:: Exercise aim ::
Filter the listing below down to the lines that contain the string "Bombana", and copy each of those lines.

⟨

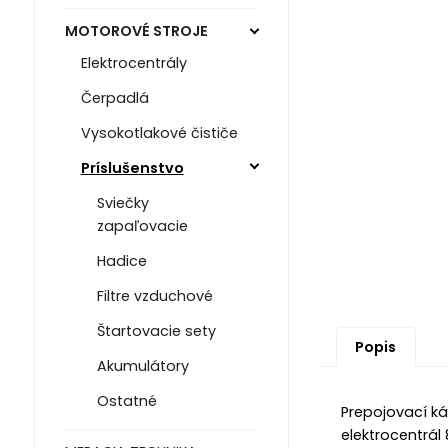
MOTOROVÉ STROJE
Elektrocentrály
Čerpadlá
Vysokotlakové čističe
Príslušenstvo
Sviečky
zapaľovacie
Hadice
Filtre vzduchové
Štartovacie sety
Popis
Akumulátory
Ostatné
Prepojovací k
elektrocentrál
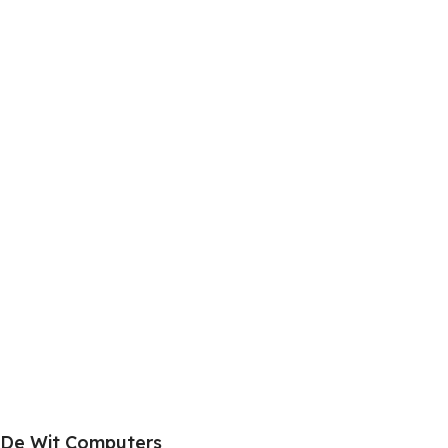
De Wit Computers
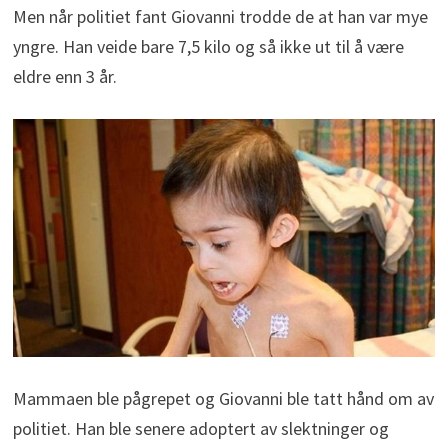
Men når politiet fant Giovanni trodde de at han var mye
yngre. Han veide bare 7,5 kilo og så ikke ut til å være
eldre enn 3 år.
Mammaen ble pågrepet og Giovanni ble tatt hånd om av
politiet. Han ble senere adoptert av slektninger og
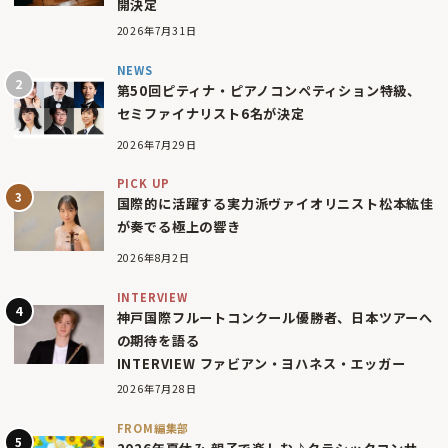
開決定
2026年7月31日
NEWS
第50回ピティナ・ピアノコンペティション特級、
セミファイナリスト6名が決定
2026年7月29日
PICK UP
国際的に活躍する実力派ヴァイオリニスト松本紘佳
が奏でる極上の響き
2026年8月2日
INTERVIEW
神戸国際フルートコンクール優勝者、日本ツアーへ
の期待を語る
INTERVIEW ファビアン・ヨハネス・エッガー
2026年7月28日
FROM編集部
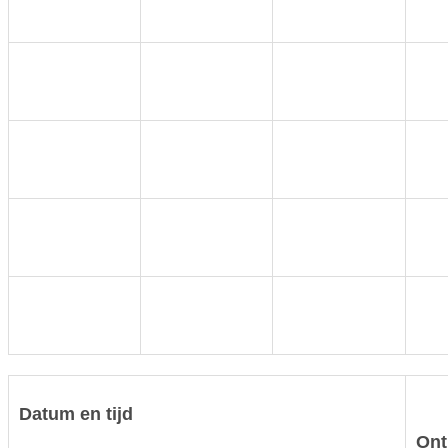
Datum en tijd
Ont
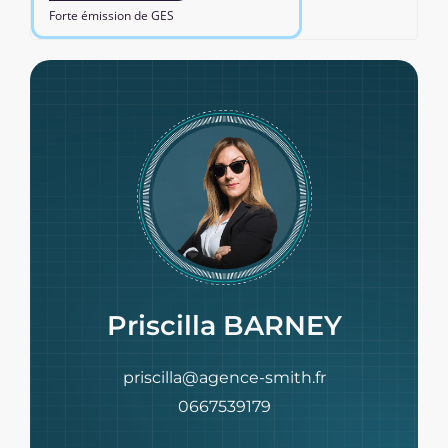
Forte émission de GES
Priscilla BARNEY
priscilla@agence-smith.fr
0667539179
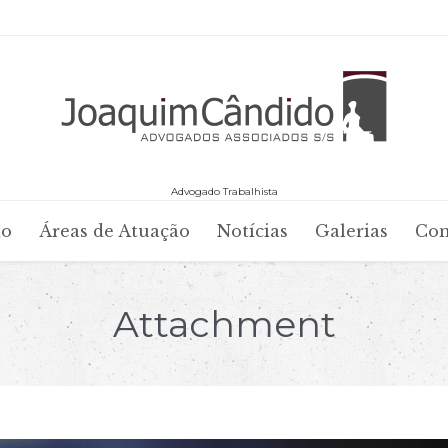
Advogado Trabalhista
Skip
io
Áreas de Atuação
Notícias
Galerias
Con
to
content
Attachment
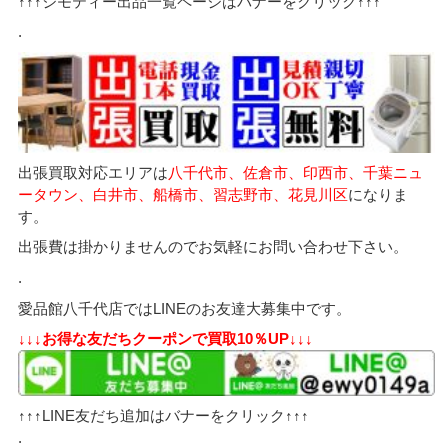
↑↑↑ジモティー出品一覧ページはバナーをクリック↑↑↑
.
出張買取対応エリアは
八千代市、佐倉市、印西市、千葉ニュ
ータウン、白井市、船橋市、習志野市、花見川区
になりま
す。
出張費は掛かりませんのでお気軽にお問い合わせ下さい。
.
愛品館八千代店ではLINEのお友達大募集中です。
↓↓↓お得な友だちクーポンで買取10％UP↓↓↓
↑↑↑LINE友だち追加はバナーをクリック↑↑↑
.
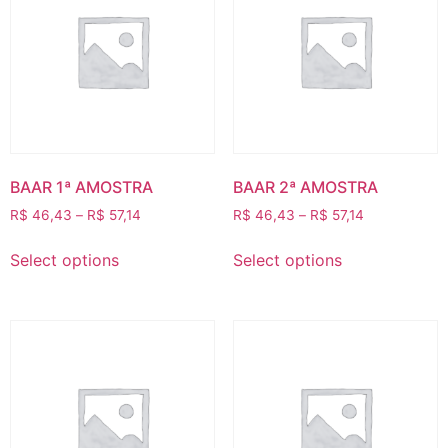
BAAR 1ª AMOSTRA
BAAR 2ª AMOSTRA
R$
46,43
–
R$
57,14
R$
46,43
–
R$
57,14
Select options
Select options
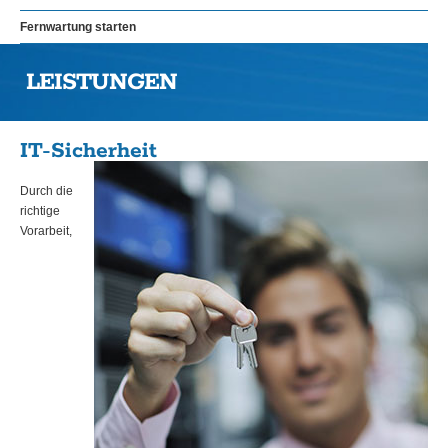
Fernwartung starten
LEISTUNGEN
IT-Sicherheit
Durch die
richtige
Vorarbeit,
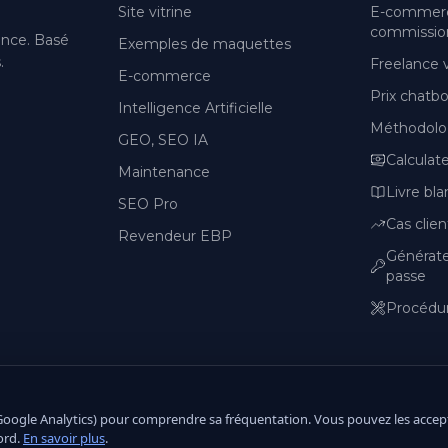
Site vitrine
E-commerc
commission
ance. Basé
Exemples de maquettes
.
Freelance
E-commerce
Prix chatbot
Intelligence Artificielle
Méthodolo
GEO, SEO IA
Calculat
Maintenance
Livre bla
SEO Pro
Cas clien
Revendeur EBP
Générat
passe
Procédur
(Google Analytics) pour comprendre sa fréquentation. Vous pouvez les accep
ord.
En savoir plus
.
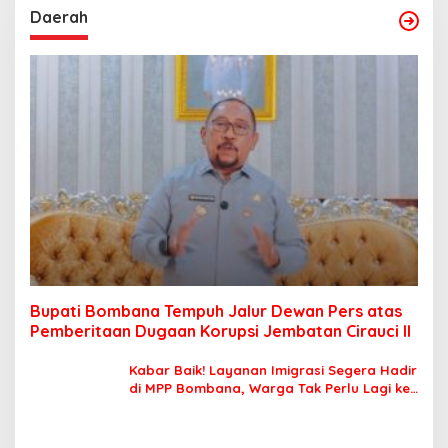
Daerah
Bupati Bombana Tempuh Jalur Dewan Pers atas
Pemberitaan Dugaan Korupsi Jembatan Cirauci II
Kabar Baik! Layanan Imigrasi Segera Hadir
di MPP Bombana, Warga Tak Perlu Lagi ke
Kendari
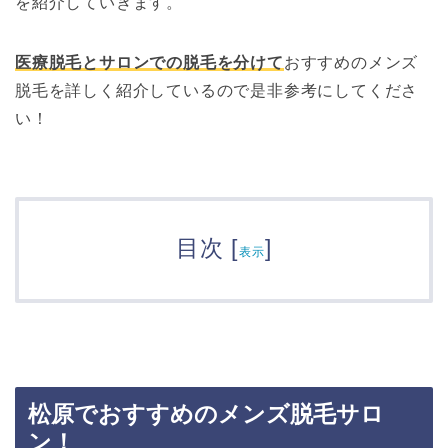
を紹介していきます。
医療脱毛とサロンでの脱毛を分けて
おすすめのメンズ
脱毛を詳しく紹介しているので是非参考にしてくださ
い！
目次
[
]
表示
松原でおすすめのメンズ脱毛サロ
ン！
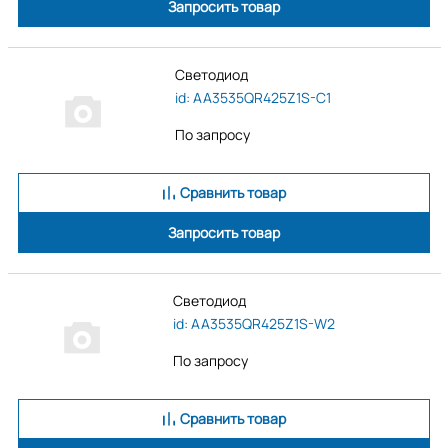
Запросить товар
Светодиод
id: AA3535QR425Z1S-C1
По запросу
Сравнить товар
Запросить товар
Светодиод
id: AA3535QR425Z1S-W2
По запросу
Сравнить товар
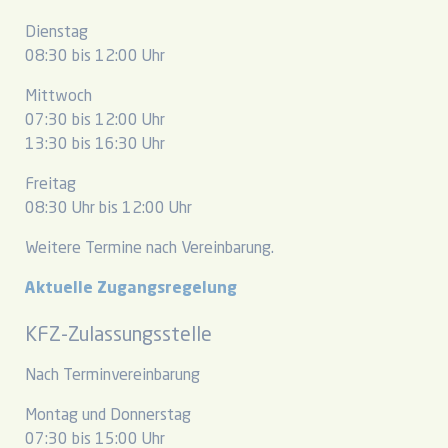
Dienstag
08:30 bis 12:00 Uhr
Mittwoch
07:30 bis 12:00 Uhr
13:30 bis 16:30 Uhr
Freitag
08:30 Uhr bis 12:00 Uhr
Weitere Termine nach Vereinbarung.
Aktuelle Zugangsregelung
KFZ-Zulassungsstelle
Nach Terminvereinbarung
Montag und Donnerstag
07:30 bis 15:00 Uhr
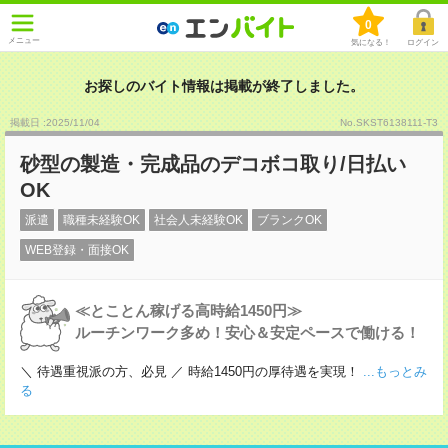
0
メニュー
気になる！
ログイン
お探しのバイト情報は掲載が終了しました。
掲載日 :2025
/
11
/
04
No.SKST6138111-T3
砂型の製造・完成品のデコボコ取り/日払い
OK
派遣
職種未経験OK
社会人未経験OK
ブランクOK
WEB登録・面接OK
≪とことん稼げる高時給1450円≫
ルーチンワーク多め！安心＆安定ペースで働ける！
＼ 待遇重視派の方、必見 ／ 時給1450円の厚待遇を実現！
...もっとみ
る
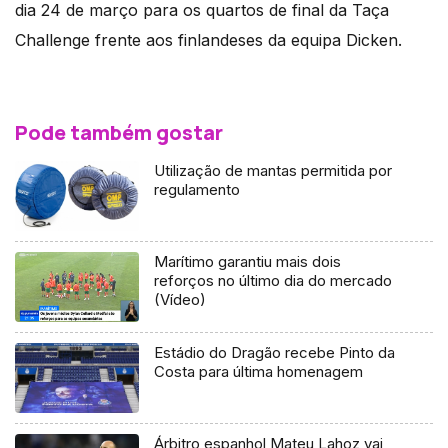
dia 24 de março para os quartos de final da Taça
Challenge frente aos finlandeses da equipa Dicken.
Pode também gostar
Utilização de mantas permitida por
regulamento
Marítimo garantiu mais dois
reforços no último dia do mercado
(Vídeo)
Estádio do Dragão recebe Pinto da
Costa para última homenagem
Árbitro espanhol Mateu Lahoz vai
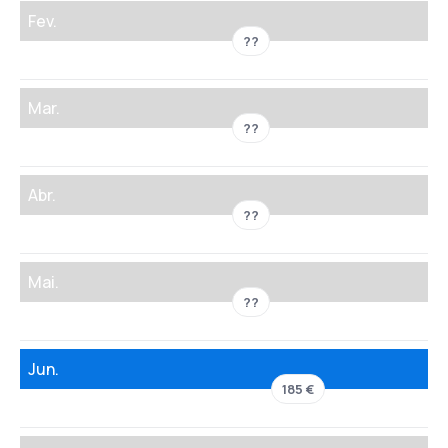
Fev.
??
Mar.
??
Abr.
??
Mai.
??
Jun.
185 €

⟩

:: Solution ::
Bupati Bombana Tempuh Jalur Dewan Pers atas
di MPP Bombana, Warga Tak Perlu Lagi ke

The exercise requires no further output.